Each step might be a different protocol, but the user experience was “one financial strategy.”

This is why DeFi felt so new: it wasn’t one product. It was an ecosystem of interoperable financial primitives.

8) The scoreboard: TVL became the headline metric (with real caveats)

As money poured in, the industry needed a simple way to describe DeFi’s growth. The metric that won was Total Value Locked (TVL) — the dollar value of assets deposited in DeFi protocols.

Aggregators like DefiLlama turned TVL into a public, constantly updating leaderboard.

Two important truths can both be true here:

  • TVL captured real growth and attention.
  • TVL can be misleading (double-counting, looping leverage, inconsistent accounting).

Even the Bank for International Settlements has examined how TVL is computed and why verifiability is tricky in Towards verifiability of total value locked (TVL) in DeFi.

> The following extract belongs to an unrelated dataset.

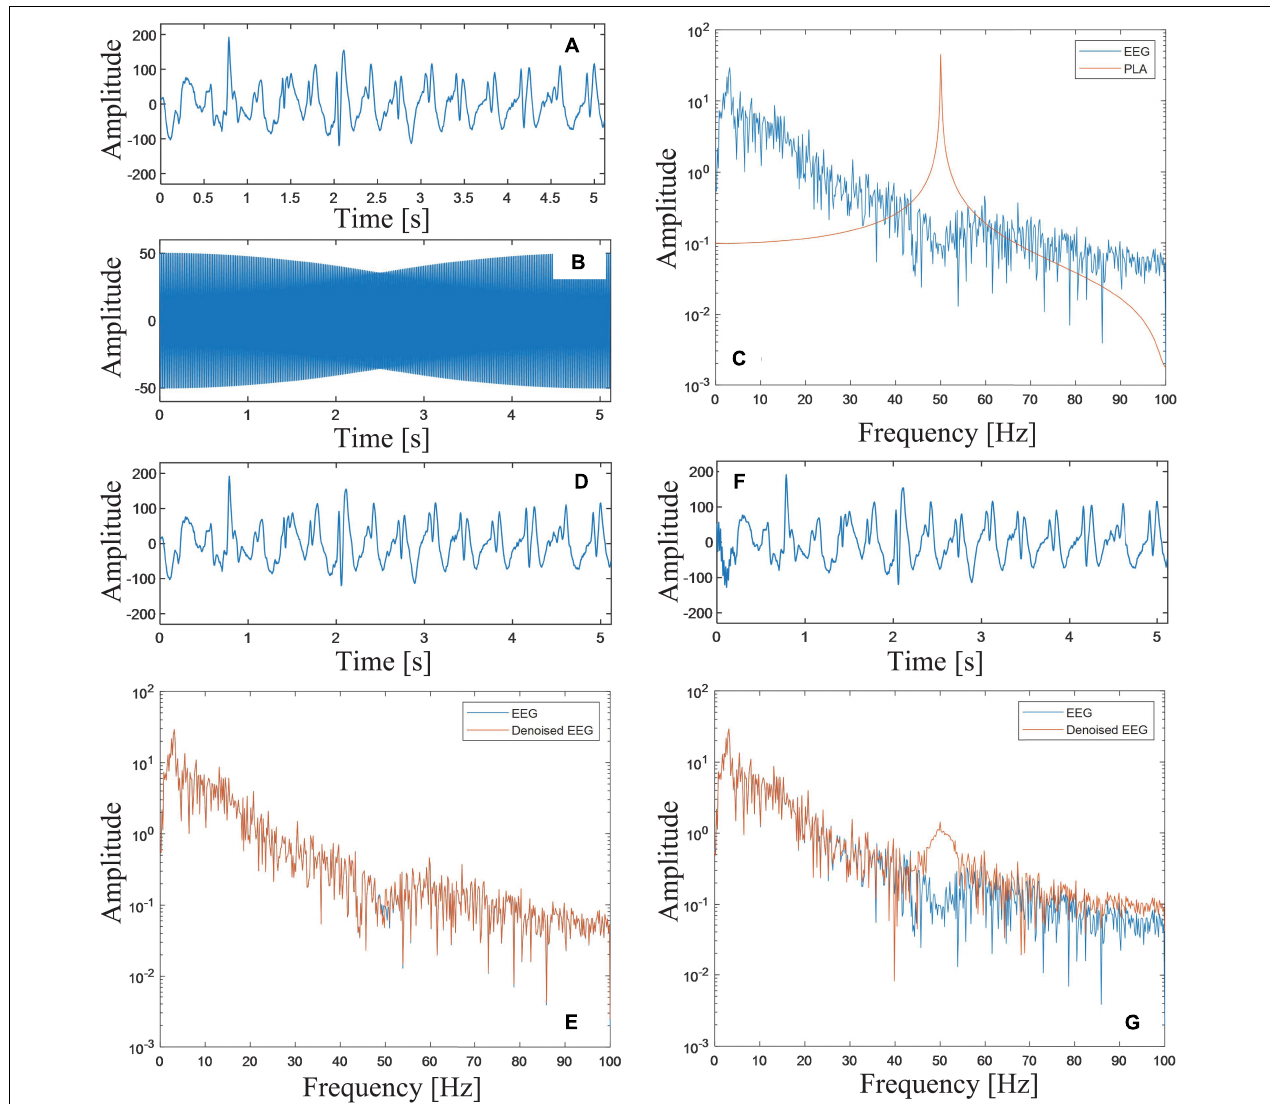
FIGURE 4 | (A) Time domain waveform of the EEG signal; (B) the simulated PLA noise; (C) FFT spectra of the EEG signal and the PLA noise; (D) the denoised signal based on the proposed DSCA; (E) FFT spectra of the EEG signal and the filtered signal using DSCA; (F) the denoised signal based on DNF method; and (G) FFT spectra of the EEG signal and the filtered signal using DNF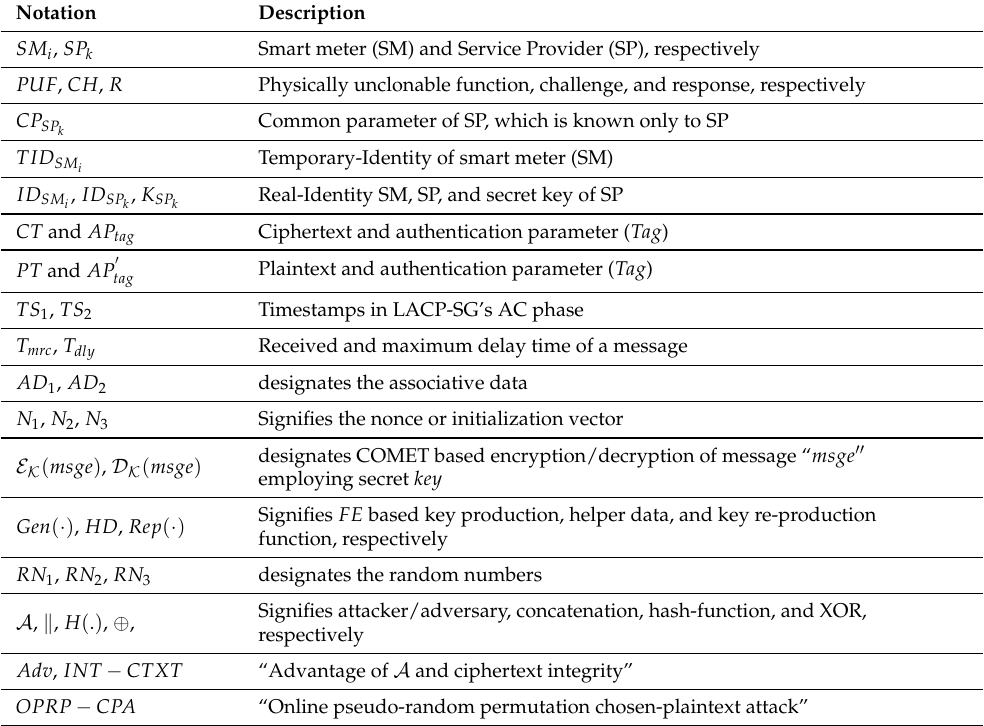
Table 2. Notations used in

So: TVL is useful as a temperature check, not a perfect “size of DeFi” number.

9) The dark side: DeFi Summer also taught brutal lessons

DeFi Summer didn’t just create wealth. It created new kinds of failure at high speed:

Smart-contract risk became mainstream

If the code has a bug, the money can be gone instantly.

Leverage loops magnified crashes

Strategies that looked safe in calm markets could unwind violently during volatility.

Governance became a battlefield

Token voting isn’t magically wise. It can be captured, manipulated, or simply chaotic.

DeFi’s promise is “don’t trust humans.” But DeFi’s reality is: humans still choose the code, the parameters, and the incentives.

The simple takeaway

DeFi Summer 2020 was when crypto learned a new trick:

You can build financial markets as open software.

COMP proved incentives could bootstrap usage. Uniswap proved liquidity could be permissionless. Curve proved stablecoin liquidity could be efficient. And the whole ecosystem proved composability could turn separate apps into one programmable financial system.

But it also proved something equally important:

When finance becomes code, bugs, incentives, and leverage become systemic risks — at internet speed.